When Tushar was a very young boy, he asked his mother a question, – ‘Why is it raining’? She said it rains sometimes. He said but why must it rain, and why must it rain sometimes, why not all the time? This is a question. So she said look before rain comes there must be clouds in the sky, when there are clouds it rains. And Tushar was for sometime satisfied.
You know logic is also supposed to be a science which tells you, by what reasoning human mind can be satisfied. What is that kind of reasoning which when given satisfies the human mind. The human mind says alright, now I am satisfied. So, here is your answer Tushar, when there are clouds, it rains. Then he went out of the room and saw the clouds, but it was not raining, so he came back and said, ‘there is cloud but it is not raining’. His mother was obliged to say that it is not that whenever there is a cloud that it must necessarily rain.
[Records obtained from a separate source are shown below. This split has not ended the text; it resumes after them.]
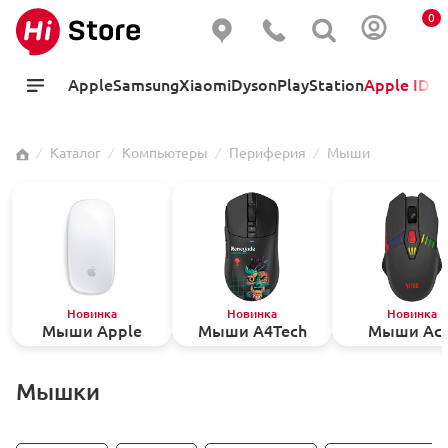
0
Apple
Samsung
Xiaomi
Dyson
PlayStation
Apple ID
Hi
⁄
Каталог
⁄
Компьютеры
⁄
Периферия
⁄
Мыши
Новинка
Новинка
Новинка
Мыши Apple
Мыши A4Tech
Мыши Ace
Мышки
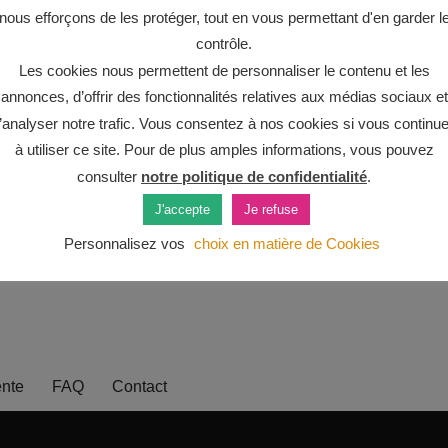
nous efforçons de les protéger, tout en vous permettant d'en garder l
contrôle.
Les cookies nous permettent de personnaliser le contenu et les
annonces, d’offrir des fonctionnalités relatives aux médias sociaux et
’analyser notre trafic. Vous consentez à nos cookies si vous continu
à utiliser ce site. Pour de plus amples informations, vous pouvez
consulter
notre politique de confidentialité
.
J'accepte
Je refuse
Personnalisez vos
choix en matière de Cookies
ente
FAQ
Contact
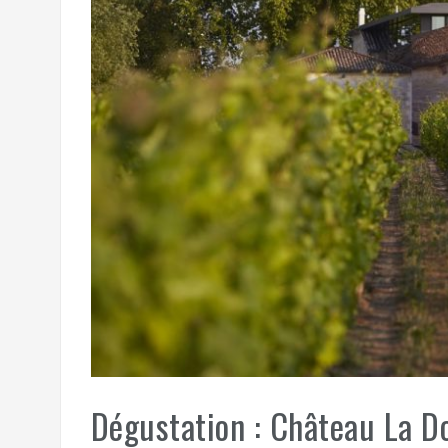
Dégustation : Château La D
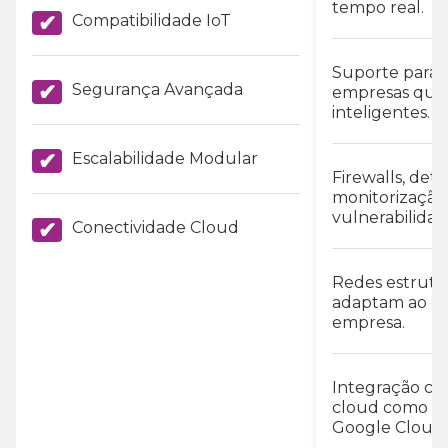
tempo real.
✔
Compatibilidade IoT
Suporte para d
✔
Segurança Avançada
empresas que 
inteligentes.
✔
Escalabilidade Modular
Firewalls, det
monitorização
vulnerabilidad
✔
Conectividade Cloud
Redes estrutu
adaptam ao cr
empresa.
Integração co
cloud como Mi
Google Cloud.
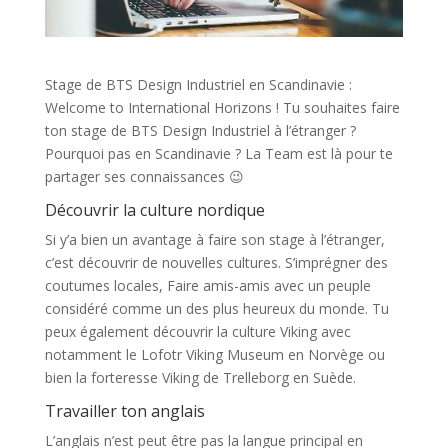
Stage de BTS Design Industriel en Scandinavie :
Welcome to International Horizons ! Tu souhaites faire
ton stage de BTS Design Industriel à l’étranger ?
Pourquoi pas en Scandinavie ? La Team est là pour te
partager ses connaissances 😉
Découvrir la culture nordique
Si y’a bien un avantage à faire son stage à l’étranger,
c’est découvrir de nouvelles cultures. S’imprégner des
coutumes locales, Faire amis-amis avec un peuple
considéré comme un des plus heureux du monde. Tu
peux également découvrir la culture Viking avec
notamment le Lofotr Viking Museum en Norvège ou
bien la forteresse Viking de Trelleborg en Suède.
Travailler ton anglais
L’anglais n’est peut être pas la langue principal en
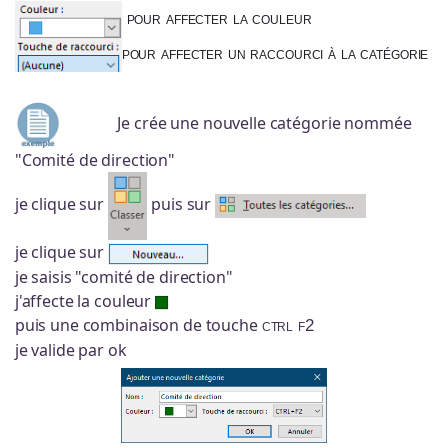
pour affecter la couleur
pour affecter un raccourci à la catégorie
Je crée une nouvelle catégorie nommée
"Comité de direction"
je clique sur
puis sur
je clique sur
je saisis "comité de direction"
j'affecte la couleur
puis une combinaison de touche
ctrl f2
je valide par ok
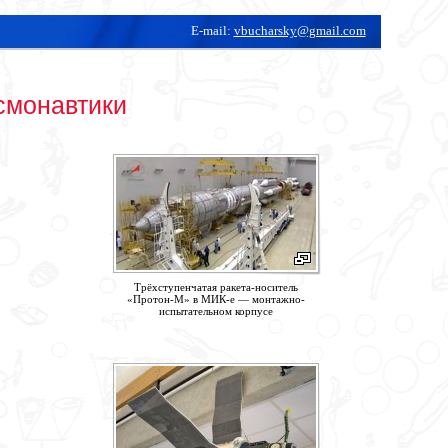
E-mail:
vbucharsky@gmail.com
смонавтики
Трёхступенчатая ракета-носитель
«Протон-М» в МИК-е — монтажно-
испытательном корпусе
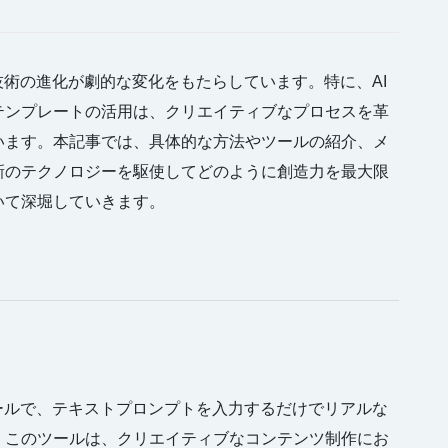
技術の進化が劇的な変化をもたらしています。特に、AI
テンプレートの活用は、クリエイティブなプロセスを革
います。本記事では、具体的な方法やツールの紹介、メ
新のテクノロジーを駆使してどのように創造力を最大限
いて深堀していきます。
ツールで、テキストプロンプトを入力するだけでリアルな
。このツールは、クリエイティブなコンテンツ制作にお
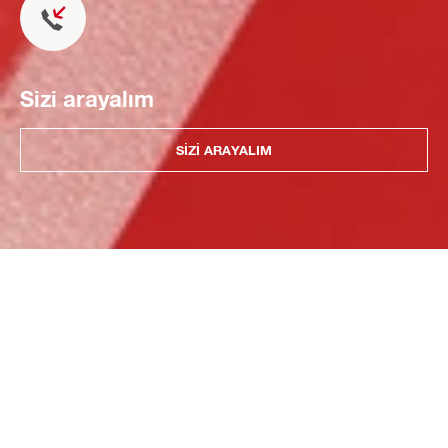
Sizi arayalım
SIZI ARAYALIM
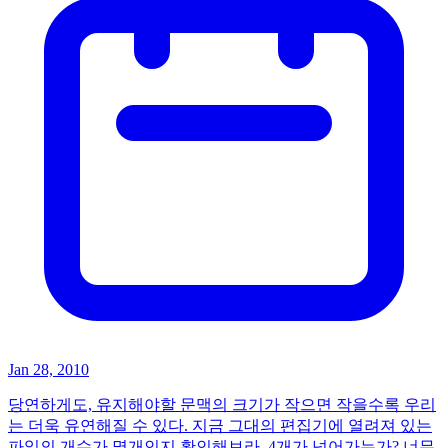
Jan 28, 2010
당연하게도, 유지해야할 문맥의 크기가 작으면 작을수록 우리
는 더욱 유연해질 수 있다. 지금 그대의 편집기에 열려져 있는
파일의 개수가 몇개인지 확인해보라. 4개가 넘어가는가? 너무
You see here in the reasoning in previous example, when it was gold it must not necessarily be black, when it was black it was not necessarily gold. But now you are saying that when there is a cloud, it does not necessarily follow that it must rain. The first answer was alright. Why does it rain, because there is cloud? But when there is cloud, now here was an example, it was not raining. Tushar has an upper point now and he says that there is cloud but it’s not raining. So you are answering that it is not a necessary law that whenever there is cloud it must rain. Then he has a further question, why is it that does not necessarily follow, if rain is always dependent upon the clouds then why is it that when there is a cloud it does not necessarily follow that there must be rain. For rain, cloud is necessity, but for the cloud rain is not necessary.
Based upon this fact Leibniz said that the world is not a world merely of necessity. If this world were ruled only by the law of identity, only by the law of contradiction, only by the law of excluded middle, then relationship of necessity would be reciprocal. But he says it is not so the consequence depends upon an antecedent, but antecedent does not necessarily imply a consequent. Therefore, he said this world does not operate only on the law of necessity. There are certain things which are necessary, but everything in the world is not necessary.